• Data records

*****

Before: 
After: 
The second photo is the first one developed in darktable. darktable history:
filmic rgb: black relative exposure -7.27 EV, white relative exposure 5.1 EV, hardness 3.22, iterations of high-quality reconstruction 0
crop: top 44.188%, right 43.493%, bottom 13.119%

*****

• Task to complete
Reproduce the whole listing above word for word, with nothing changed.

• Task result
Before: 
After: 
The second photo is the first one developed in darktable. darktable history:
filmic rgb: black relative exposure -7.27 EV, white relative exposure 5.1 EV, hardness 3.22, iterations of high-quality reconstruction 0
crop: top 44.188%, right 43.493%, bottom 13.119%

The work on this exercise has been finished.